Agent Configuration Reference

  • config_file: Path to the agent configuration file. Normally this should only be set via an environment variable or command-line option. Defaults to /etc/determined/agent.yaml.

  • master_host (required): The hostname or IP address of the Determined master.

  • master_port: The port of the Determined master. Defaults to 443 if TLS is enabled and 80 otherwise.

  • agent_id: The ID of this agent; defaults to the hostname of the current machine. Agent IDs must be unique within a cluster.

  • container_master_host: Master hostname that containers started by this agent will connect to. Defaults to the value of master_host.

  • container_master_port: Master port that containers started by this agent will connect to. Defaults to the value of master_port.
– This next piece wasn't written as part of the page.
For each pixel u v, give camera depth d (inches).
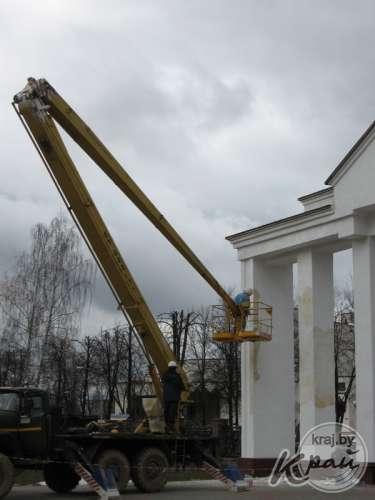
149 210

  • resource_pool: Which resource pool the agent should join. Defaults to the value of default, which will work if and only if there is a resource pool named default. For more information please see Resource Pools.

  • visible_gpus: The GPUs that should be exposed as slots by the agent. A comma-separated list of GPUs, each specified by a 0-based index, UUID, PCI bus ID, or board serial number. The 0-based index of NVIDIA GPUs or AMD GPUs can be obtained via the nvidia-smi or rocm-smi commands.
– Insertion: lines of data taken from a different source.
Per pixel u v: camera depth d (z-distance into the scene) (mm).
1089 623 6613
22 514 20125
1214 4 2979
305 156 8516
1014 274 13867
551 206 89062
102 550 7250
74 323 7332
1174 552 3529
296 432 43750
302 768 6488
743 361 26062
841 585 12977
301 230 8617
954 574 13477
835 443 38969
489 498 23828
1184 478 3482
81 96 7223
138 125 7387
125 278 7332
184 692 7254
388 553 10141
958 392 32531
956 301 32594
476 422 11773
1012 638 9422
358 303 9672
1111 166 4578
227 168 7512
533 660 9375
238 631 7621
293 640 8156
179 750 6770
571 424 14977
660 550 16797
  • slot_type: The slot type that should be exposed. Dynamic agents having GPUs will be configured to cuda, agents without GPUs with cpu_slots_allowed: true provisioner option will be configured to cpu, and none otherwise. For static agents this field defaults to auto.

    • auto: Automatically detects the slot type. The agent will detect if there are NVIDIA GPUs or AMD GPUs. If there are GPUs, it maps each GPU to one slot. Otherwise, it maps all the CPUs to a slot.

    • none: The agent will not create any slots for detected devices.

    • cuda: The agent will map each detected NVIDIA GPU to a slot. Prior to 0.17.6, this option was called gpu.

    • cpu: Map all the CPUs to a slot, even when GPUs are present.

    • rocm: The agent will map each detected ROCm AMD GPU to a slot.

  • http_proxy: The HTTP proxy address for the agent’s containers.

  • https_proxy: The HTTPS proxy address for the agent’s containers.

  • ftp_proxy: The FTP proxy address for the agent’s containers.

  • no_proxy: The addresses that the agent’s containers should not proxy.

  • security: Security-related configuration settings.

    • tls: Configuration settings for TLS.

      • enabled: Whether to use TLS to connect to the master. Defaults to false.

      • skip_verify: Skip verifying the master certificate when using TLS. Defaults to false. Enabling this setting will reduce the security of your Determined cluster.

      • master_cert: CA cert file for the master when using TLS.

      • master_cert_name: A hostname for which the master’s TLS certificate is valid, if the value of the master_host option is an IP address or is not contained in the certificate.

      • client_cert/client_key: Paths to files containing the client TLS certificate and key to use when connecting to the master.

  • fluent: fluentd settings.
    • image: Docker image to use for the managed Fluent Bit daemon. Defaults to fluent/fluent-bit:1.9.3.

    • port: TCP port for the Fluent Bit daemon to listen on. Defaults to 24224. When running multiple agents on the same node, should be unique.

    • container_name: Name for the Fluent Bit container. Defaults to determined-fluent. When running multiple agents on the same node, should be unique.

  • agent_reconnect_attempts: Maximum number of times agent will attempt to reconnect to master on connection failure. Defaults to 5.

  • agent_reconnect_backoff: Time interval between reconnection attempts, in seconds. Defaults to 5 seconds.

  • container_auto_remove_disabled (debug): Whether to disable setting AutoRemove flag on task containers. Defaults to false.

  • hooks: Configuration for commands to run when certain events occur. The value of each option in this section is an array of strings specifying the command and its arguments.

    • on_connection_lost: A command to run when the agent fails to either connect to the master on startup or reconnect after a loss of connection. (When reconnecting, the agent will make several attempts as specified by the agent_reconnect_attempts and agent_reconnect_backoff configuration options.)

      In order to shut down the machine on which the agent is running, set this to ["sudo", "shutdown", "now"], or just ["shutdown", "now"] if the agent is running as root. Additional system configuration may be required in order to allow the agent to execute the command from inside a Docker container or without the need to enter a password.

  • label: This field has been deprecated and will be ignored. Use resource_pool instead.